— START OF EXTRACT —

Coal: From Surry, Va to Blair Mountain, Wv

In 1921, more than 10,000 coal miners marched through southern West Virginia for their right to unionize, for their right to a decent wage, for reasonable hours and other rights that we take for granted today. On Blair Mountain the march erupted into a violent skirmish between the marchers and local authorities and hired coal company union busters. The violence finally ended when federal troops were called in but not until bombs were dropped from planes on miners, an estimated million rounds were fired and over 100 people died.

Anti union fighters in battle

This mountain is now slated to meet the same fate that over 500 other Appalachian peaks have met. There is coal in Blair Mountain and the coal industry has decided it is best retrieved through mountaintop removal coal mining. Much of Blair Mountain may be blasted to bits and dumped into the adjacent valleys to expose the coal seems that lie within.

For many Appalachian people, local community members, miners, environmentalists, laborers and historians this is simply unacceptable. Earlier this month, a couple hundred people retraced the miners path to Blair Mountain in a 50 mile march through southern West Virginia. At the foot of the mountain, the march culminated in a rally to save Blair on Friday and Saturday, June 10th and 11th.

The rally attracted 1,000 people from the coalfields and all over the United States who would rather see Blair Mountain preserved than flattened for a few seams of coal.

The following is a speech by my friend Betsy Shepard of Surry County, Va given on the evening of Friday, June 10th at the culmination of the Blair Mountain March.

Good evening!!

My name is Betsy Shepard and I am here to talk about my community’s fight against the largest coal fired power plant in the state of Virginia—and I will, but first…..can we talk about mountains for a minute?

I grew up in the mountains and being here in the West Virginia mountains is making me feel very nostalgic.

— END OF EXTRACT —
— START OF STORED RECORDS —

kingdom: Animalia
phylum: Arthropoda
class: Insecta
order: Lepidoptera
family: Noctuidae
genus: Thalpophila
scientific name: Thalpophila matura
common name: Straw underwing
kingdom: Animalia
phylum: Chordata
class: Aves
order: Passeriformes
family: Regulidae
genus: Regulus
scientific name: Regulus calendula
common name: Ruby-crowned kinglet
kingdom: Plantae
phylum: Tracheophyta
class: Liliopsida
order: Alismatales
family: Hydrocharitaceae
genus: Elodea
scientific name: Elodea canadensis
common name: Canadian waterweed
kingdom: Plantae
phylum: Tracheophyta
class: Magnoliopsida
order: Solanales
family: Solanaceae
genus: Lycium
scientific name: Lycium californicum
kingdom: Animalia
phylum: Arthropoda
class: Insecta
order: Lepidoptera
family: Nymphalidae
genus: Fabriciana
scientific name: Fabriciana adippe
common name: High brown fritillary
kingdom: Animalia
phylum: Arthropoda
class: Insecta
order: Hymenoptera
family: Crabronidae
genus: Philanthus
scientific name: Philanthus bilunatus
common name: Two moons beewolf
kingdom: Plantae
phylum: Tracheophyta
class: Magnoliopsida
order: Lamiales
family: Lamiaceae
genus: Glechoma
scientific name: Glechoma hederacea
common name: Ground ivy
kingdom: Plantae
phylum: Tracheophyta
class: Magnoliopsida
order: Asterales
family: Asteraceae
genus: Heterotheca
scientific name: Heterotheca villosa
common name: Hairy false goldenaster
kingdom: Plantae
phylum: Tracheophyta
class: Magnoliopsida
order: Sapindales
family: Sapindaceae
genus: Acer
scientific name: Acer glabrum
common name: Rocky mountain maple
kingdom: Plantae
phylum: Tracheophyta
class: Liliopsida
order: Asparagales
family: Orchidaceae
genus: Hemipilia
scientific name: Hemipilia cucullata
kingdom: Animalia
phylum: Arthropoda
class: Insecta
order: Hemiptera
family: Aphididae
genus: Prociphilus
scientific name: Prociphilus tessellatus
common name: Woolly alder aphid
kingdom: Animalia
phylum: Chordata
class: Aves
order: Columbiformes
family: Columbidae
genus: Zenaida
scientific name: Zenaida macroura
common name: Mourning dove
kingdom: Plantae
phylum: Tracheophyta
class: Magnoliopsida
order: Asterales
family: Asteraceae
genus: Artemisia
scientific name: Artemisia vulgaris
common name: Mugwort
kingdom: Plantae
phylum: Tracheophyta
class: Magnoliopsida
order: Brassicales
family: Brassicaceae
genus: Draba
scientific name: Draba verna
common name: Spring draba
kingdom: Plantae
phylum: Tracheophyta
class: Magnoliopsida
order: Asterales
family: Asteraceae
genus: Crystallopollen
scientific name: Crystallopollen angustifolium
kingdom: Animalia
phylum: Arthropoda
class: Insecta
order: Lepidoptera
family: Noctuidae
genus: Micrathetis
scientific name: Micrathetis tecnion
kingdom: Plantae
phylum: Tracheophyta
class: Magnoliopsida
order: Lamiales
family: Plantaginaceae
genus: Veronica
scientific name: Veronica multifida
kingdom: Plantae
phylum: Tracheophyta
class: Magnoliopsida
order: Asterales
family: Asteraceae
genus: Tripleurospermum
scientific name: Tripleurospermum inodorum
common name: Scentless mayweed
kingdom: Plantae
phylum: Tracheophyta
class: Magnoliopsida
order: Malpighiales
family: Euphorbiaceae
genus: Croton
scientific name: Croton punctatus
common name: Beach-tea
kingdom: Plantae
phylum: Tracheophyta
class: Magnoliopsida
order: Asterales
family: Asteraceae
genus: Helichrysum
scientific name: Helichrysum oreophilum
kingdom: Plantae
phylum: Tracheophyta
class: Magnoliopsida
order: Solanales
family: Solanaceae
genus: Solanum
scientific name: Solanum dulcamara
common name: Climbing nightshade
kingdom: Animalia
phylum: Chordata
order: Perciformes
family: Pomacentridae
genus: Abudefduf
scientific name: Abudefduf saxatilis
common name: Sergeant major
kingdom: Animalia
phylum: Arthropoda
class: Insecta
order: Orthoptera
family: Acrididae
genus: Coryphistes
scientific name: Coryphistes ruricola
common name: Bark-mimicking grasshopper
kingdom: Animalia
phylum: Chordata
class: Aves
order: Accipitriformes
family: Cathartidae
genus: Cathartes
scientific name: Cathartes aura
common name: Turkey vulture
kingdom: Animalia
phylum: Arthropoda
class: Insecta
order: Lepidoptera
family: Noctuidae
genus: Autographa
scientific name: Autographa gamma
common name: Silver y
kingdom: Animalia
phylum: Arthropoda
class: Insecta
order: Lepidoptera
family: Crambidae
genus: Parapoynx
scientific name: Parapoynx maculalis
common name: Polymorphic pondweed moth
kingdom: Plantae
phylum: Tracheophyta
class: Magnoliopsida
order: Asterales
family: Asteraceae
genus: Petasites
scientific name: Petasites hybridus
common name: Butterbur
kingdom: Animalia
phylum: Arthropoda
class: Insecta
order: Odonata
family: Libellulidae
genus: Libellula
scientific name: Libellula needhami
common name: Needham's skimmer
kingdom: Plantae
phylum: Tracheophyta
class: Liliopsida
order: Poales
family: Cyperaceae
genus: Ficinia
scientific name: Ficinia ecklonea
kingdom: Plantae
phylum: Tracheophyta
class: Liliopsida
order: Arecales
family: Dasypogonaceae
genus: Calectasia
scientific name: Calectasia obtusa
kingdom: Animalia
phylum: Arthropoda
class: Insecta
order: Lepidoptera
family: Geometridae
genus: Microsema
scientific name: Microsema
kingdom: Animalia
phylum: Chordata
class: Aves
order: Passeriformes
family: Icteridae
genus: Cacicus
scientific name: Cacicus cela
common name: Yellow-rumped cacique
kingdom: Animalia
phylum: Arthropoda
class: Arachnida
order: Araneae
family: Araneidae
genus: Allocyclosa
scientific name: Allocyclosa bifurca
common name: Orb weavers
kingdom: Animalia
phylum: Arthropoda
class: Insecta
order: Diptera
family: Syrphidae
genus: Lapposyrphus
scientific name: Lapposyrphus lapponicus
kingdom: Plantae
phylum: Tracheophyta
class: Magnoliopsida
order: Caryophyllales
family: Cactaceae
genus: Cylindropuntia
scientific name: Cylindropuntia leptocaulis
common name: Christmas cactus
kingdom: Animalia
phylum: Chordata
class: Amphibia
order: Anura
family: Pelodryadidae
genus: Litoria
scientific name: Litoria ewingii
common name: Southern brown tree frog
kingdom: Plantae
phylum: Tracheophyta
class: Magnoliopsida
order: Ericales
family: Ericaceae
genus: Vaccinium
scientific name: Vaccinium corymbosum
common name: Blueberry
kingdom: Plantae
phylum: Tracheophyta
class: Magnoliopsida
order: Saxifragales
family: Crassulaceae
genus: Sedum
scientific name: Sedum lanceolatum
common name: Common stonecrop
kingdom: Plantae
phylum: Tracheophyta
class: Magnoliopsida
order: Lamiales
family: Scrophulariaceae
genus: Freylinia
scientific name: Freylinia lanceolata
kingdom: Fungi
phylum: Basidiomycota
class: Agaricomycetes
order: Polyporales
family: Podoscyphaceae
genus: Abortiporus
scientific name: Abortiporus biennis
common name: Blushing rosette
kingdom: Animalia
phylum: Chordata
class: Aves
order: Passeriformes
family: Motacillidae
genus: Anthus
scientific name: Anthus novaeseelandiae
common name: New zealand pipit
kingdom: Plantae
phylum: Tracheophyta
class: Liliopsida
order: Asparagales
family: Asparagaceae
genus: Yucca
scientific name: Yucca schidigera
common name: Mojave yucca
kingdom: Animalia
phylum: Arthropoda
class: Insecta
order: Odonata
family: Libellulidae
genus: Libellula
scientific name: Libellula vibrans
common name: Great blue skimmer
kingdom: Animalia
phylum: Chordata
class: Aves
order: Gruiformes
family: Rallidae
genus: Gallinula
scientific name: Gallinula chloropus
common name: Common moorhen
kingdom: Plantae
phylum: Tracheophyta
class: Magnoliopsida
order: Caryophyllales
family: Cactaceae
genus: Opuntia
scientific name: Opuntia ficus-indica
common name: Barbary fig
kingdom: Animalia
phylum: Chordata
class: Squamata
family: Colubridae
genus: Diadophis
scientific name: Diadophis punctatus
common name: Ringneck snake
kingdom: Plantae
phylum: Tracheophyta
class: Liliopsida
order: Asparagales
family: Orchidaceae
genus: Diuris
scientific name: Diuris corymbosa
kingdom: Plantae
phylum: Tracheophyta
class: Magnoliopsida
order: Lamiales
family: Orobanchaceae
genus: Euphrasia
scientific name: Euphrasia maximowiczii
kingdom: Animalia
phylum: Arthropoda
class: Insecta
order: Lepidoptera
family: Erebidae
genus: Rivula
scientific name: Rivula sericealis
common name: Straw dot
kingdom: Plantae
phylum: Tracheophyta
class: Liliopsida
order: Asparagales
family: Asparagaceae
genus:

— END OF STORED RECORDS —

● **TASKS FOR THIS EXERCISE**:
1) Answer these about the Blair Mountain text, one line each:
(a) How many coal miners marched through southern West Virginia in 1921?
(b) How long was the march that retraced the miners' path earlier this month?
(c) How many people did the rally at the foot of the mountain attract?
2) Reproduce word for word everything in the Blair Mountain text from "In 1921, more" down to "100 people died.".
3) Turn the paragraph of the Blair Mountain text beginning "In 1921, more than 10,000 coal miners" into a short list that keeps its main facts.

● **TASK ANSWERS**:
1)
(a) More than 10,000
(b) 50 miles
(c) 1,000 people

2)
In 1921, more than 10,000 coal miners marched through southern West Virginia for their right to unionize, for their right to a decent wage, for reasonable hours and other rights that we take for granted today. On Blair Mountain the march erupted into a violent skirmish between the marchers and local authorities and hired coal company union busters. The violence finally ended when federal troops were called in but not until bombs were dropped from planes on miners, an estimated million rounds were fired and over 100 people died.

3)
- In 1921, more than 10,000 coal miners marched through southern West Virginia for the right to unionize, a decent wage, reasonable hours and other rights.
- On Blair Mountain, the march became a violent clash between the marchers and local authorities and hired coal company union busters.
- Before federal troops ended it, bombs were dropped on miners from planes.
- An estimated million rounds were fired.
- Over 100 people died.